Another Messy Fight with My Annoying Know-It-All Invisible Book Reader

I don’t know how many of you have ever written a book, but if you have, you will probably know what I am talking about. Every writer has an Annoying Know-It-All Invisible Book Reader, who always hovers in the background somewhere and pops up at the most tiresome moments and asks you annoying questions about something that's in the book or something you left out of it that you can’t answer.

I was sitting in a nice Italian restaurant which Malgorzata the Wild & Crazy Pole (pictured here with her husband Denzlerowski the Wild& Crazy East German) had rented out to show some of her friends her new documentary TV-film called "The Vietnam Express" (soon to run on Arte), about a train that runs all the way from the north to the south of Vietnam. It takes days, mainly because the quality of the train and the tracks forces the train to crawl, but you see everything, including some breathtaking scenery in the green, lush mountains.

As I watched, I couldn’t help notice that a lot of Vietnamese wore baseball caps – which I assume (but cannot be certain) is a tradition imported to Vietnam from America.

Not just a few Vietnamese wore them, everyone wore them. Old, young, male, female. It was hard to pick out anyone not wearing a baseball cap. They were everywhere I looked.
Suddenly, my Annoying Know-It-All Invisible Book Reader popped up. "See? Everything is Americanized. You were wrong. You can see that for yourself." In my new book, Planet Germany, I claim there is no such thing as Americanization, that's it's an illusion, a fata morgana, that people imagine there is such a thing because America is so big and threatening, but in reality America doesn’t export more culture than any other country.

Then this. All those baseball caps. What if I was maybe wrong after all? What if I had really got it all wrong? My God, the world really is Americanized! And the voice of that Annoying Know-It-All Invisible Book Reader sneering in my ear.

I started fidgeting in my chair. I couldn’t concentrate on the movie.
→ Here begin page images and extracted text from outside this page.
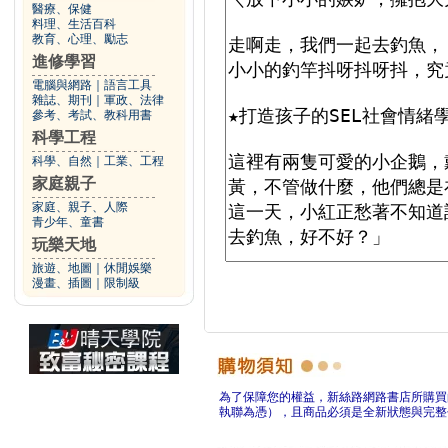
醫療、保健
料理、生活百科
教育、心理、勵志
進修學習
電腦與網路
｜
語言工具
雜誌、期刊
｜
軍政、法律
參考、考試、教科用書
科學工程
科學、自然
｜
工業、工程
家庭親子
家庭、親子、人際
青少年、童書
玩樂天地
旅遊、地圖
｜
休閒娛樂
漫畫、插圖
｜
限制級
為了保障您的權益，新絲路網路書店所購買
執聯為憑），且商品必須是全新狀態與完整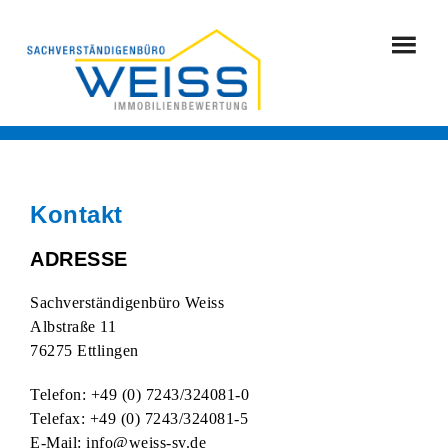
Kontakt
ADRESSE
Sachverständigenbüro Weiss
Albstraße 11
76275 Ettlingen
Telefon: +49 (0) 7243/324081-0
Telefax: +49 (0) 7243/324081-5
E-Mail:
info@weiss-sv.de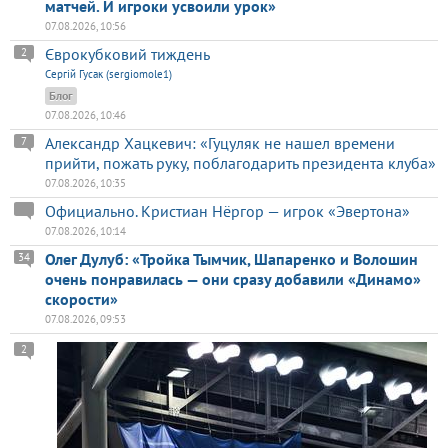
матчей. И игроки усвоили урок»
07.08.2026, 10:56
Єврокубковий тиждень
2
Сергій Гусак (sergiomole1)
Блог
07.08.2026, 10:46
Александр Хацкевич: «Гуцуляк не нашел времени
7
прийти, пожать руку, поблагодарить президента клуба»
07.08.2026, 10:35
Официально. Кристиан Нёргор — игрок «Эвертона»
07.08.2026, 10:14
Олег Дулуб: «Тройка Тымчик, Шапаренко и Волошин
34
очень понравилась — они сразу добавили «Динамо»
скорости»
07.08.2026, 09:53
2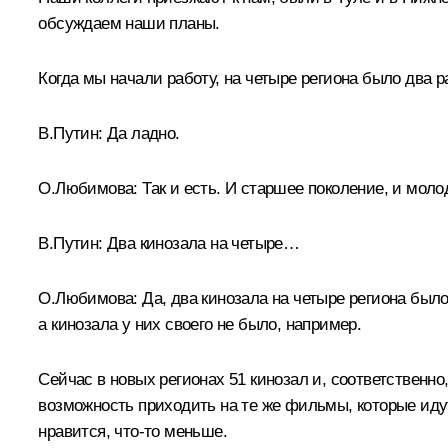
обсуждаем наши планы.
Когда мы начали работу, на четыре региона было два 
В.Путин:
Да ладно.
О.Любимова:
Так и есть. И старшее поколение, и мол
В.Путин:
Два кинозала на четыре…
О.Любимова:
Да, два кинозала на четыре региона было
а кинозала у них своего не было, например.
Сейчас в новых регионах 51 кинозал и, соответственн
возможность приходить на те же фильмы, которые иду
нравится, что-то меньше.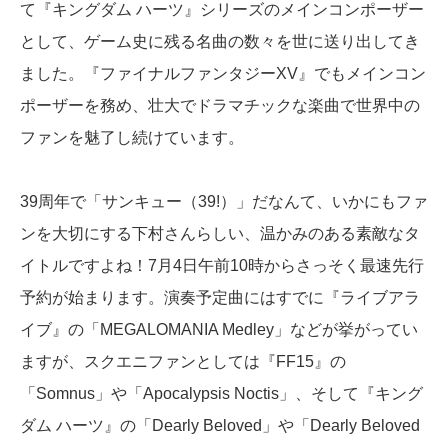
て『キングダム ハーツ』シリーズのメインコンポーザー
として、ゲーム史に残る名曲の数々を世に送り出してき
ました。『ファイナルファンタジーXV』でもメインコン
ポーザーを務め、壮大でドラマチックな楽曲で世界中の
ファンを魅了し続けています。
39周年で「サンキュー（39!）」だなんて、いかにもファ
ンを大切にする下村さんらしい、温かみのある素敵なタ
イトルですよね！7月4日午前10時からさっそく最速先行
予約が始まります。演奏予定曲にはすでに『ライブアラ
イブ』の「MEGALOMANIA Medley」などが挙がってい
ますが、スクエニファンとしては『FF15』の
「Somnus」や「Apocalypsis Noctis」、そして『キング
ダム ハーツ』の「Dearly Beloved」や「Dearly Beloved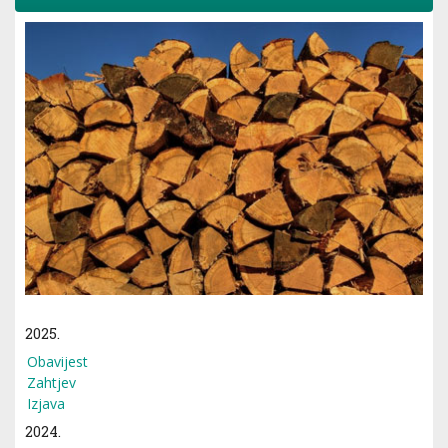
2025.
Obavijest
Zahtjev
Izjava
2024.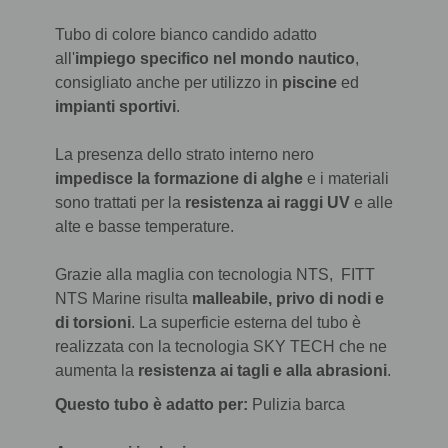
Tubo di colore bianco candido adatto
all'
impiego specifico nel mondo nautico
,
consigliato anche per utilizzo in
piscine
ed
impianti sportivi
.
La presenza dello strato interno nero
impedisce la formazione di alghe
e i materiali
sono trattati per la
resistenza ai raggi UV
e alle
alte e basse temperature.
Grazie alla maglia con tecnologia NTS, FITT
NTS Marine risulta
malleabile, privo di nodi e
di torsioni
. La superficie esterna del tubo è
realizzata con la tecnologia SKY TECH che ne
aumenta la
resistenza ai tagli e alla abrasioni
.
Questo tubo è adatto per:
Pulizia barca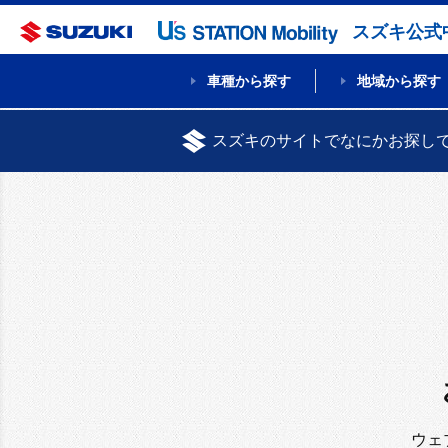
スズキ公式
車種から探す
地域から探す
スズキのサイトでなにかお探し
ウェ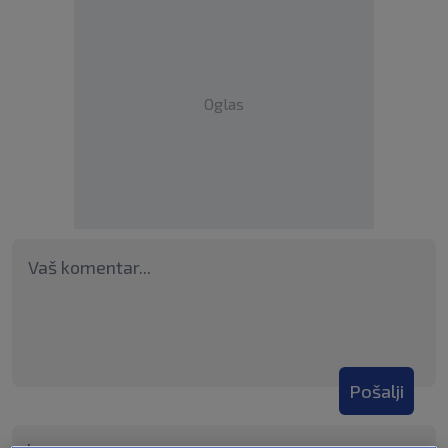
Oglas
Pošalji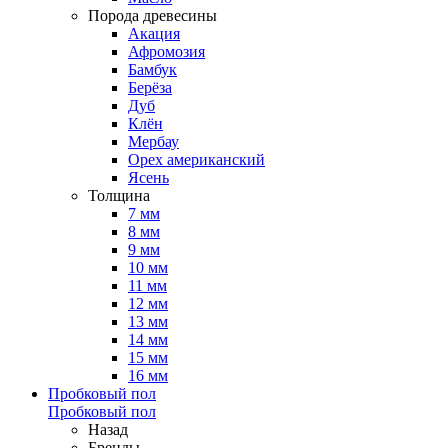
Порода древесины
Акация
Афромозия
Бамбук
Берёза
Дуб
Клён
Мербау
Орех американский
Ясень
Толщина
7 мм
8 мм
9 мм
10 мм
11 мм
12 мм
13 мм
14 мм
15 мм
16 мм
Пробковый пол
Пробковый пол
Назад
Бренды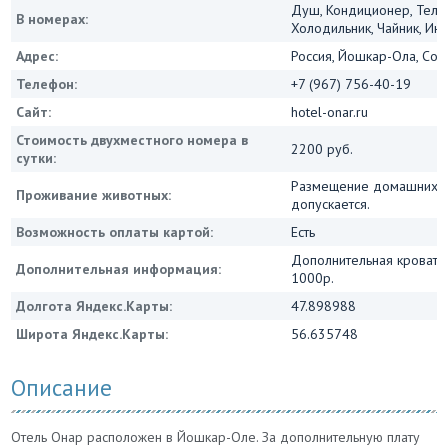
Душ, Кондиционер, Теле
В номерах:
Холодильник, Чайник, Инт
Адрес:
Россия, Йошкар-Ола, Сове
Телефон:
+7 (967) 756-40-19
Сайт:
hotel-onar.ru
Стоимость двухместного номера в
2200 руб.
сутки:
Размещение домашних ж
Проживание животных:
допускается.
Возможность оплаты картой:
Есть
Дополнительная кровать
Дополнительная информация:
1000р.
Долгота Яндекс.Карты:
47.898988
Широта Яндекс.Карты:
56.635748
Описание
Отель Онар расположен в Йошкар-Оле. За дополнительную плату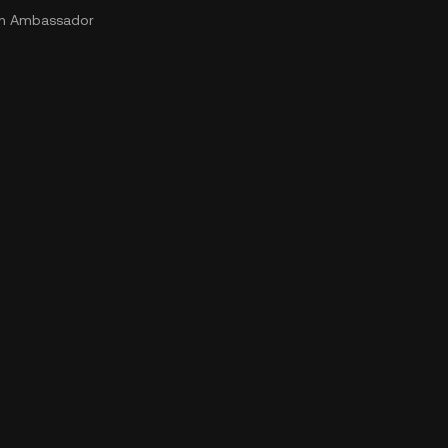
n Ambassador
The waitress asked if I wanted another beer and I nearly lunged for her throat.

Then I told myself – "Think, Eric, think. There must be a way out of this. If you were MacGyver, you would figure it out. You would think clearly and open your eyes and see everything that's there, not just the baseball caps. There must be something you're missing."
So I took another look and soon realized that there was one other thing that everyone had: mopeds. Everyone was riding one. There were no cars on the streets, just mopeds. It's the basic mode of transportation now. Where did they all came from? Probably they came from Japan, Korea or China. Not America – America makes cars, not mopeds.
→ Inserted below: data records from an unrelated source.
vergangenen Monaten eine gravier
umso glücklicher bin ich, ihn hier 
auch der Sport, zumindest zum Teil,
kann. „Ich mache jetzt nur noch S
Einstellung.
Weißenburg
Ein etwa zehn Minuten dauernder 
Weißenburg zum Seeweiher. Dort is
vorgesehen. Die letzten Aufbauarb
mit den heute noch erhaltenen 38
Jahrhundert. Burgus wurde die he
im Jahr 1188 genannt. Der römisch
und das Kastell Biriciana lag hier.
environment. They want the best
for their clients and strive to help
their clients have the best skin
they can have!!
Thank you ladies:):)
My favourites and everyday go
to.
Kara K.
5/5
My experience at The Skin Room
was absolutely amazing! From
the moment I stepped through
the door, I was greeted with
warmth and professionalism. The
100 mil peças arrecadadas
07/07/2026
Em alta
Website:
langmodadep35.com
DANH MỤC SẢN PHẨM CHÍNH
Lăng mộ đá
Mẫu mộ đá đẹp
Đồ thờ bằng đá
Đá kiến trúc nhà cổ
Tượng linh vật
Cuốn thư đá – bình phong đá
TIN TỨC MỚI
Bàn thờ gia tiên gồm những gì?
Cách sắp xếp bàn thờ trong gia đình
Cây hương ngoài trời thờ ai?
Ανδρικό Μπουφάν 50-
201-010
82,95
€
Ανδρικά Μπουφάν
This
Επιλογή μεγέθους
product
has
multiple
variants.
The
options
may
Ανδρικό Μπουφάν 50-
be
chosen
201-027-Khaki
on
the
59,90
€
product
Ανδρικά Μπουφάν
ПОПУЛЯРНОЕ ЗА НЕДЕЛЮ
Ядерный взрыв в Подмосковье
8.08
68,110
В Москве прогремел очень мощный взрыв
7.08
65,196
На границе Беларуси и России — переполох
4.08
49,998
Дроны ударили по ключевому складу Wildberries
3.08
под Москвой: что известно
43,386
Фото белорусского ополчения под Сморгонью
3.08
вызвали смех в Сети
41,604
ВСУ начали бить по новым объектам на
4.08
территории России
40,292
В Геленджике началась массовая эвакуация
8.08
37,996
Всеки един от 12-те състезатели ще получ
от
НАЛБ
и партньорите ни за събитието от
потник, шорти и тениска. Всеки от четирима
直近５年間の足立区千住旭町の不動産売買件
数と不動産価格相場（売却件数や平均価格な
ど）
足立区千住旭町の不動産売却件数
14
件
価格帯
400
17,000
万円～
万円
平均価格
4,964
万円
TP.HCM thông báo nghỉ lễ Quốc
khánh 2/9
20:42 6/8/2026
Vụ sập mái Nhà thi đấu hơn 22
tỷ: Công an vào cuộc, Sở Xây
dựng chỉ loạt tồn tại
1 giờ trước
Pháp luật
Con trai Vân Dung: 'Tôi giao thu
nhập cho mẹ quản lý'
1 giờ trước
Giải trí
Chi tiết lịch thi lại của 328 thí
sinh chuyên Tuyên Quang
In fact, America worships cars. Cars are a more important part of American culture than baseball caps any day. Any culture that prides itself in being Americanized would have cars, not mopeds. And mopeds had certainly had more influence on Vietnamese culture than baseball caps. The moped has changed Vietnamese life more than anything else. It determines how far from home you can get a job, it determines how much stuff you can carry to and from the marketplace. It determines how cities are structured. Not to mention the pollution which, to judge from reports, is horrendous.

Clearly, the mopped has much more influence than the baseball cap. But still, no one ever talks about the Japanization, Chinesation or Koreanization of countries like Vietnam. It was just a bad instinct that made me focus on the baseball caps and not see what was clearly in front of my eyes.

After that, that Annoying Know-It-All Invisible Book Reader vanished again and I could lean back and enjoy my night out.

Let me tell you, it takes a lot nowadays to get me to enjoy a night out.